What the task asks. Please list every date that heads a post in the student loan blog excerpt.

Document segment.
╭──

Monday, November 12, 2012

For example, debt relief is like taking gummi bears to treat Ebola. Without institutional change, debt will reload within a decade.
Umair Haque , tweet (@umairh)

Saturday, November 3, 2012

Nick Gidwani: Obama and Student Loans: Income-Based Repayment


In 2010 we started an overhaul on healthcare with Obamacare. I think it's time to do something similar with our education system. The Huffington Post article by Nick Gidwani, linked above, starts the conversation off and points us in a direction. In it he describes our current detrimental situation and steps that have been taken by the president to rectify the situation.

The steps basically is a tighter form of student loan forgiveness--a cause I believe in for obvious personal reason, but one that I realize is rife with problems; the largest being where would we get the money to do that and what lesson do we learn by doing it. The latter of the two problems is what Gidwani caps his article off with and he's right.

Student loan forgiveness, or leniency as the College Cost Reduction and Access Act referenced in the article would closer resemble, would only relieve the immediate problem and only a narrow slice of it at that. The immediate problem is that college cost is getting high, and that's not including the fact that it has become harder to pay for college due to stagnant pay and rising cost of living. The article suggests that making it somewhat easier to pay loans back and cancel them decades down the line causes them to also look more attractive to potential students. This is bad because isn't out problem that too many college students and graduates are saddled with debt that they are struggling to repay. Not only that I've seen several articles connecting rising college tuition with the increase of loan acquistion. Again Gidwani is right. This is "a conversation n we need to have."

Thursday, October 25, 2012

Note To Self: No Loans Unless You Have Money To Pay Back, Quickly

Sallie Mae Assists 2.2 Million Student Loan Customers to Avoid Default - DailyFinance

Sallie Mae Tops Student Loan Complaints - Business Insider

I have problem with Sallie Mae too, but I know in my case it's not at all their fault, and in a general sense I don't believe it's entirely their fault. Fact of the matter is personally I should have never done business with Sallie Mae. I knew nothing about loans and took the advice of people that didn't realize I knew nothing about loans. It was kind of a Catch-22 situation. If I knew more about loans I probably would have been able to asked the right question, but not need to. Since I didn't know anything about loans I didn't know the right questions to ask when I really needed to.

╰──

Dataset content.
╭──

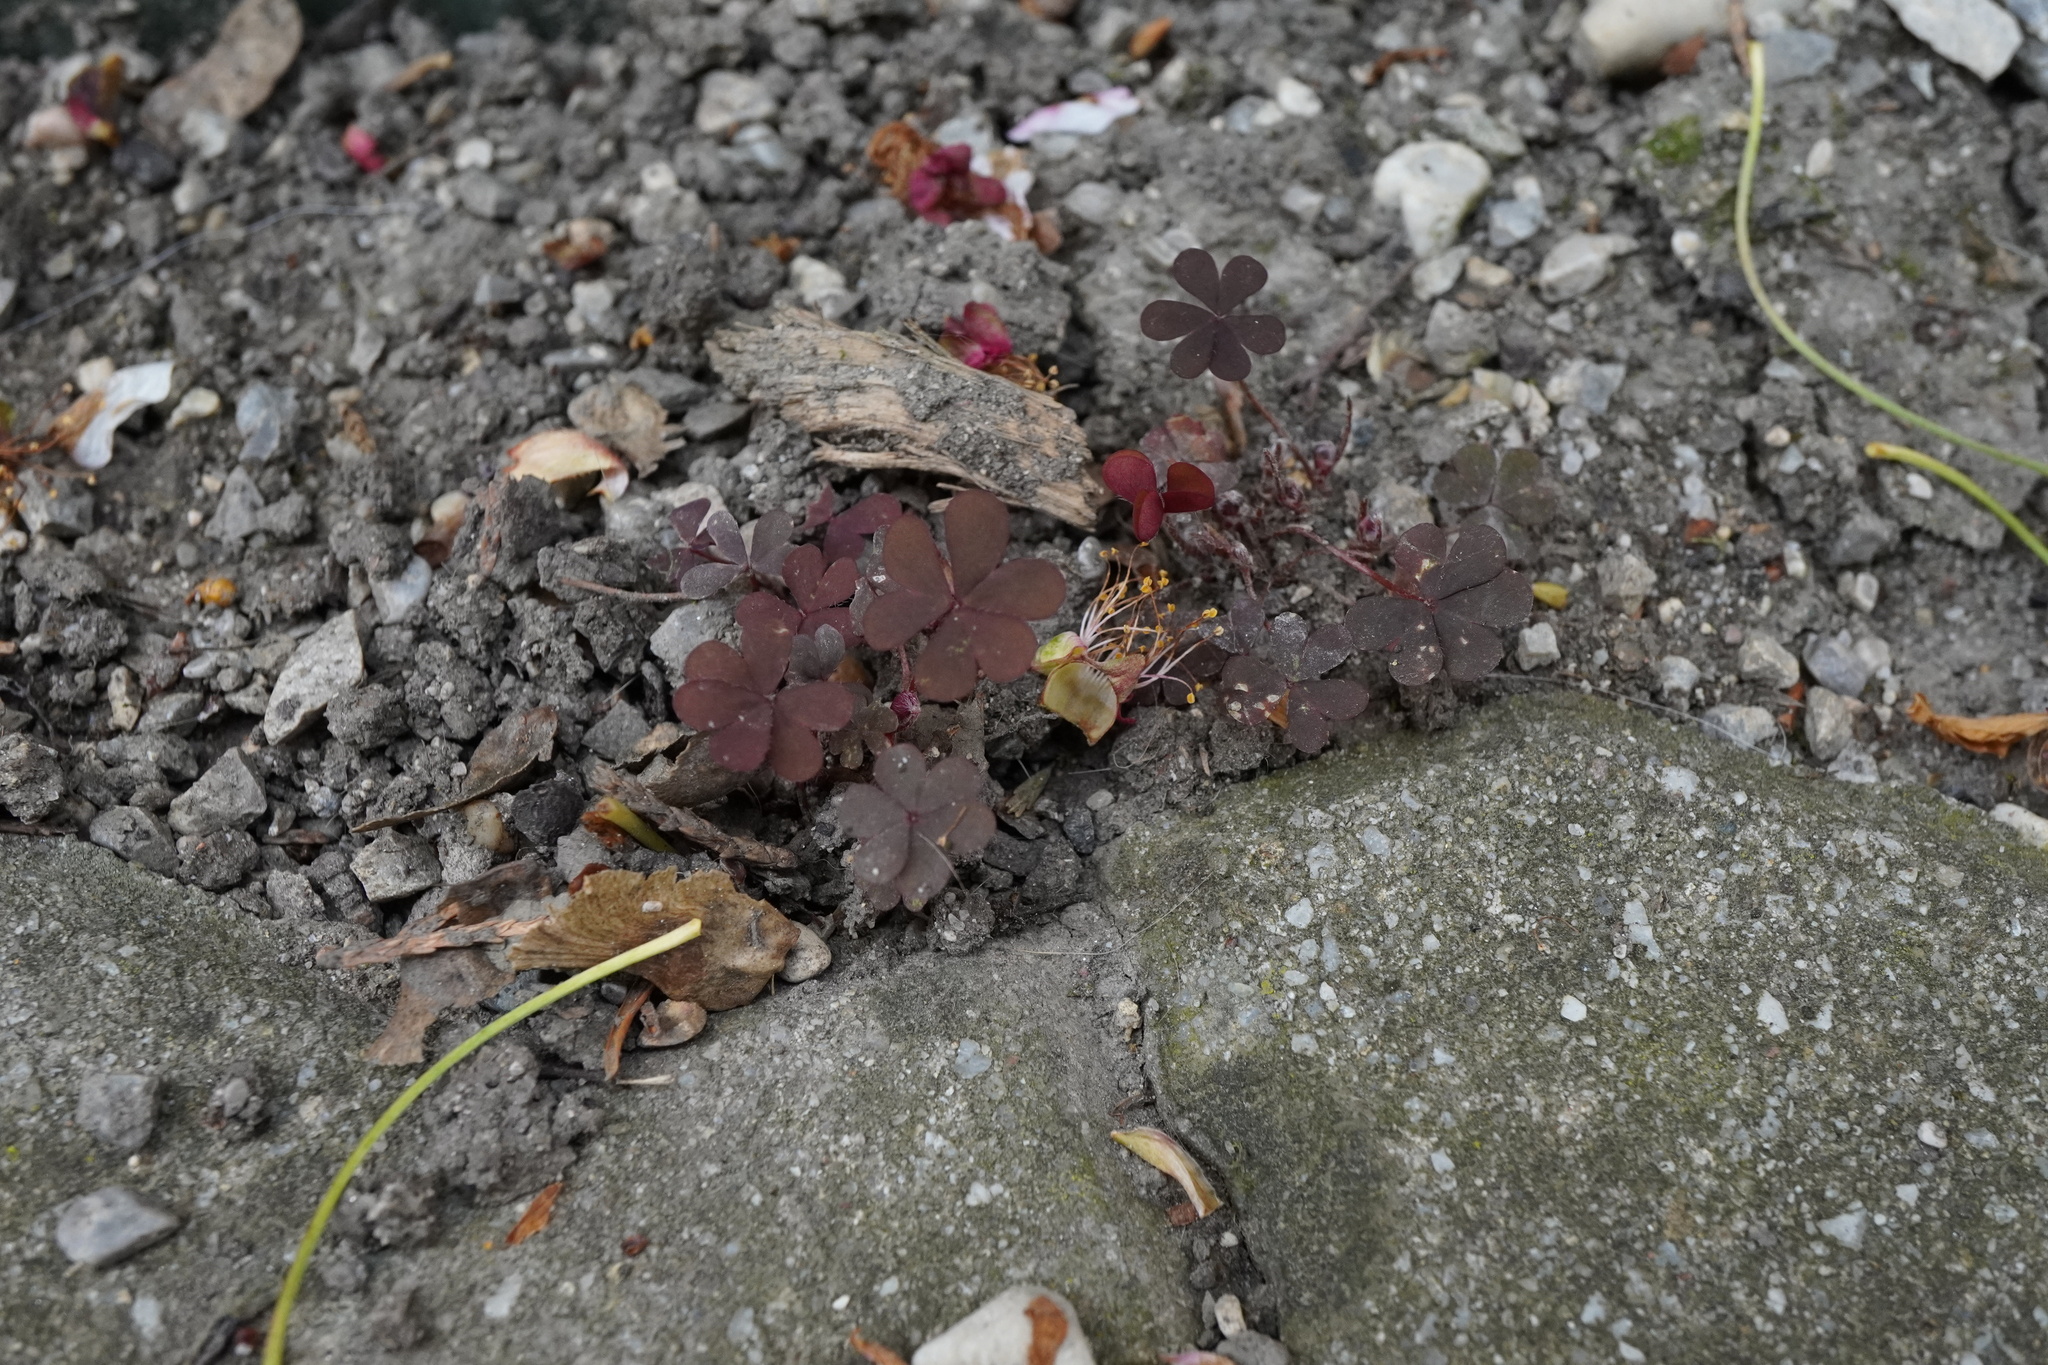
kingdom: Plantae
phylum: Tracheophyta
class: Magnoliopsida
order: Oxalidales
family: Oxalidaceae
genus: Oxalis
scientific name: Oxalis corniculata
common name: Procumbent yellow-sorrel
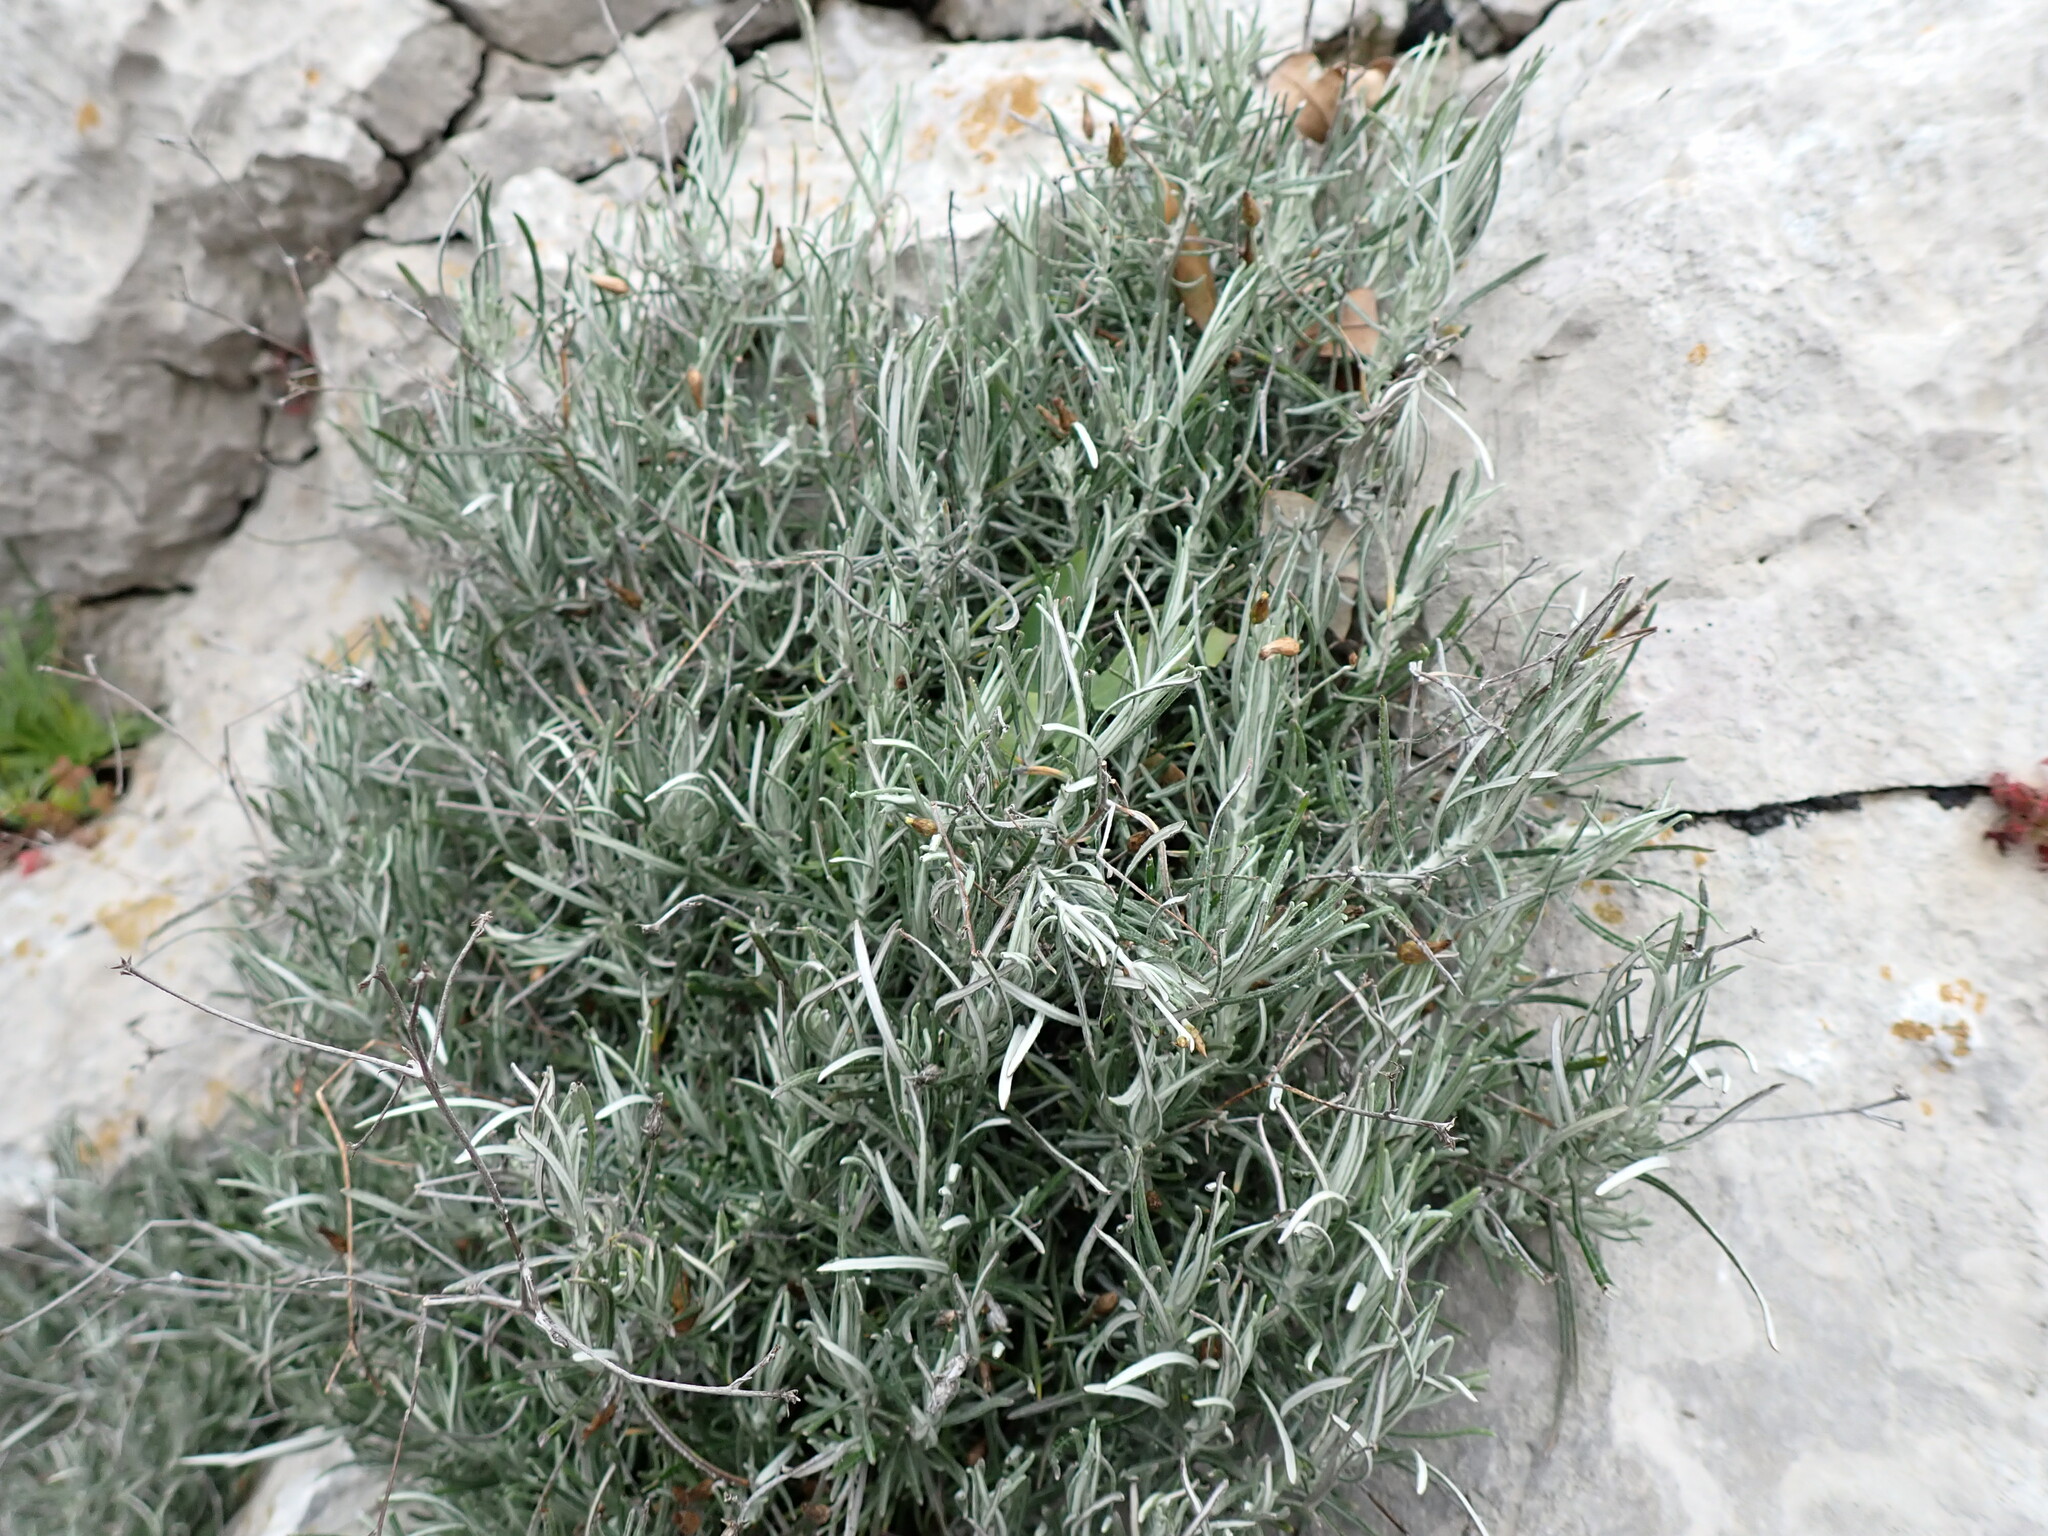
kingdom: Plantae
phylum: Tracheophyta
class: Magnoliopsida
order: Asterales
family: Asteraceae
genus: Phagnalon
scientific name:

╰──

Solved exercise.
Monday, November 12, 2012
Saturday, November 3, 2012
Thursday, October 25, 2012